Du fait de son caractère inédit, l’interprétation sociologique du rêve, comme forme d’expression et processus singulier, imposait, dans un premier temps, de construire une théorie intégratrice et empiriquement pertinente – c.-à-d. tenant compte des connaissances théorico-empiriques déjà produites – permettant de faire entrer le rêve (les logiques de sa production et pas seulement ses usages ou ses interprétations) dans l’univers des sciences sociales. À ce stade de la réflexion, les cas de rêves ou d’extraits de rêves mobilisés n’ont alors pour objectif que de prouver la pertinence et la fécondité du modèle théorique ou des outils méthodologiques associés. Cela ne signifie pas que ces cas sont de simples illustrations, mais qu’ils sont utilisés pour montrer la capacité du modèle à se saisir de n’importe quel type de cas et mettre l’accent sur la manière dont il est effectivement mis en œuvre à partir de méthodes déterminées. Tel est l’objectif de ce premier volume.

Étudier systématiquement des corpus précis de rêves, comme j’ai commencé à le faire pour élaborer et soutenir ma réflexion théorique et méthodologique, suppose, en revanche, que le modèle théorique établi, même s’il est toujours susceptible d’améliorations et de transformations, soit mis au service de la compréhension d’un matériau empirique bien délimité. C’est alors la réalité étudiée et ses propriétés qui prédominent. Le modèle théorique comme les outils méthodologiques se font plus discrets pour laisser place au spectacle de cette réalité dont ils ont rendu possible la compréhension. Tel sera l’objectif du second volume.

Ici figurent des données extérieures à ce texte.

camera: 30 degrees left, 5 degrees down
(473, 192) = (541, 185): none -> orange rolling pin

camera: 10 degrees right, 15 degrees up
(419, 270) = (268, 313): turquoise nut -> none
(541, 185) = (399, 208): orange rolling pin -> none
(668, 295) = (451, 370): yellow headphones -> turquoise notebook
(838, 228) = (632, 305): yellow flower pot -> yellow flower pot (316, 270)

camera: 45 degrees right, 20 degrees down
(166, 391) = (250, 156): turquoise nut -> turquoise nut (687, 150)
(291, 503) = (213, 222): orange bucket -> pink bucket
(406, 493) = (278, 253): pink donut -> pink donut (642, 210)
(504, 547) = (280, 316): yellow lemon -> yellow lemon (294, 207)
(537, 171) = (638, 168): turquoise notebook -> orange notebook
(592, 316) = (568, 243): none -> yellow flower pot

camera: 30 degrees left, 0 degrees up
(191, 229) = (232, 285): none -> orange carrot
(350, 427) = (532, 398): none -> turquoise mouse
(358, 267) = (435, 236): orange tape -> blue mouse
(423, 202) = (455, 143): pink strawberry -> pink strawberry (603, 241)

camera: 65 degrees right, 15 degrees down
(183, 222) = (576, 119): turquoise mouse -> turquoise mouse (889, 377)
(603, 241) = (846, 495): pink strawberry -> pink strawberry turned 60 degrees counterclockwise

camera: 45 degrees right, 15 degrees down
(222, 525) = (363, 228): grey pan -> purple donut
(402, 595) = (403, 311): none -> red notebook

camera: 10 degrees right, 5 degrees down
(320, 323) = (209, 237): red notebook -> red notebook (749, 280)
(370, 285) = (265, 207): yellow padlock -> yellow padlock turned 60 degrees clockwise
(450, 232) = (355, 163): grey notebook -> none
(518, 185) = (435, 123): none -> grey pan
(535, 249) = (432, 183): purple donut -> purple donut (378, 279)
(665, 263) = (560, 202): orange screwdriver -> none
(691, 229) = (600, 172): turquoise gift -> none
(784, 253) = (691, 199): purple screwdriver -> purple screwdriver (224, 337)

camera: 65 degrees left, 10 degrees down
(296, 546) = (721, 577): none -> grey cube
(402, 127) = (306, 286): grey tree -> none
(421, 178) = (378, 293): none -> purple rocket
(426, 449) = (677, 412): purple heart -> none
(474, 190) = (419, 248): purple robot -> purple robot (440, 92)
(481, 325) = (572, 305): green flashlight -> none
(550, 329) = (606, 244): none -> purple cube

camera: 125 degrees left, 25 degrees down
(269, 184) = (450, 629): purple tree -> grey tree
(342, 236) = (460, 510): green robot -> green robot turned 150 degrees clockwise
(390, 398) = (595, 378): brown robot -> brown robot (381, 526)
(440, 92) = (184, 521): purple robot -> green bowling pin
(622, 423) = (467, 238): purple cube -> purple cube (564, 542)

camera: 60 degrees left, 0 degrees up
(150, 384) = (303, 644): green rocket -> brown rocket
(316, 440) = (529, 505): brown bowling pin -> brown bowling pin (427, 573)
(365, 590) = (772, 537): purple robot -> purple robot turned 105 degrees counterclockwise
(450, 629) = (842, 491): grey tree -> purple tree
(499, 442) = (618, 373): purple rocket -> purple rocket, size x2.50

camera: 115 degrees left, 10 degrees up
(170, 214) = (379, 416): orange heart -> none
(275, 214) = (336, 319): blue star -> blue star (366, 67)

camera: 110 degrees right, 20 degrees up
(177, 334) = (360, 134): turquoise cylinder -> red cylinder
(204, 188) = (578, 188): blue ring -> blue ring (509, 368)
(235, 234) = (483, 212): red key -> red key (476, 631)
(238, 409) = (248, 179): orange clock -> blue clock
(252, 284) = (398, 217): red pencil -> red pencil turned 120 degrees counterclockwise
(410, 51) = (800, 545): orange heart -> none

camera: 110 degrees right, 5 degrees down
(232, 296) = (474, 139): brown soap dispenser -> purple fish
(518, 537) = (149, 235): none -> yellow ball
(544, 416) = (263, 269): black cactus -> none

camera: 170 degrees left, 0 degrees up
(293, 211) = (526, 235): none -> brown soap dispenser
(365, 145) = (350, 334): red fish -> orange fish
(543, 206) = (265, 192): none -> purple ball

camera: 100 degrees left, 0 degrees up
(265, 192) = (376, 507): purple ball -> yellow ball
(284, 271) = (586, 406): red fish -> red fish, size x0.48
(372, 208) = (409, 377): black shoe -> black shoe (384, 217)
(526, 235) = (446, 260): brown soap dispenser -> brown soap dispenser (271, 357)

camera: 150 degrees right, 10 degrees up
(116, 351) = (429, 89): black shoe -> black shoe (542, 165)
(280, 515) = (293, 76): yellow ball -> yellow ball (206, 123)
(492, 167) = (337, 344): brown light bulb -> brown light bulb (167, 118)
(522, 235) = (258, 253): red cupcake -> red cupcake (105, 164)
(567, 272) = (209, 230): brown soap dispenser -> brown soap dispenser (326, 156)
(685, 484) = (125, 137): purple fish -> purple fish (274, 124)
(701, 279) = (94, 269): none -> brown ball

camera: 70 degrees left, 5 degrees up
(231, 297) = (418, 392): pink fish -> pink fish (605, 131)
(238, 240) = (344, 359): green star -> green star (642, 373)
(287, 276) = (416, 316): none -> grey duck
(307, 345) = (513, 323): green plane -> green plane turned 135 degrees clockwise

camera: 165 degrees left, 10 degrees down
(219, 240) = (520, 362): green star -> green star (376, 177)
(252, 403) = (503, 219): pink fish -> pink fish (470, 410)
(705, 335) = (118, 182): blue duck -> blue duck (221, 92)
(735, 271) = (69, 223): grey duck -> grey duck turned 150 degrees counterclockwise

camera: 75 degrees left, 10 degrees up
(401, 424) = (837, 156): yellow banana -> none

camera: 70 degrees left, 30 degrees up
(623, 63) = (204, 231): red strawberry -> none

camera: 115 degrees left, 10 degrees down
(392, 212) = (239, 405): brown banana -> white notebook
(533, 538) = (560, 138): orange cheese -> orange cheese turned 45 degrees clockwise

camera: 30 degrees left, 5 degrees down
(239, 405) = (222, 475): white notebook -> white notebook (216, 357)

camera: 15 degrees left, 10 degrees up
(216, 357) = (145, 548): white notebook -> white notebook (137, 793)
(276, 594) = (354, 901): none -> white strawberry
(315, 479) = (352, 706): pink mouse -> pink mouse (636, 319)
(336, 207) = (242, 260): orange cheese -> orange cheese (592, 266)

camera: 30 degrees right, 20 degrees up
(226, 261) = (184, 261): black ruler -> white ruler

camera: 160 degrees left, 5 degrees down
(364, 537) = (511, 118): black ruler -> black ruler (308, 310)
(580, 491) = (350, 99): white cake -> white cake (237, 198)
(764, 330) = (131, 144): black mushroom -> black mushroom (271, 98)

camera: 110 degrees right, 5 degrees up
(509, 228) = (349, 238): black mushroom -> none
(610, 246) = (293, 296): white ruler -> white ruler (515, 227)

Le rêve peut-il être appréhendé par les sciences sociales ? éditions la Découverte

Il est important, de mon point de vue, de ne pas penser cette séparation en deux volumes comme une opposition entre théorie et empirie, car théorie et empirie seront présentes dans les deux ouvrages. Elles n’y prennent simplement pas la même place dans l’économie de la restitution du travail scientifique accompli. Si l’on tenait absolument à qualifier ces deux temps de la recherche, mieux vaudrait alors parler d’un temps expérimental de l’invention théorico-méthodologique empiriquement fondée (par la prise en compte, dans la construction du modèle théorique synthétique, des connaissances empiriques accumulées) et d’un temps de l’exploration systématique, théoriquement et méthodologiquement guidée, sur des corpus empiriques déterminés.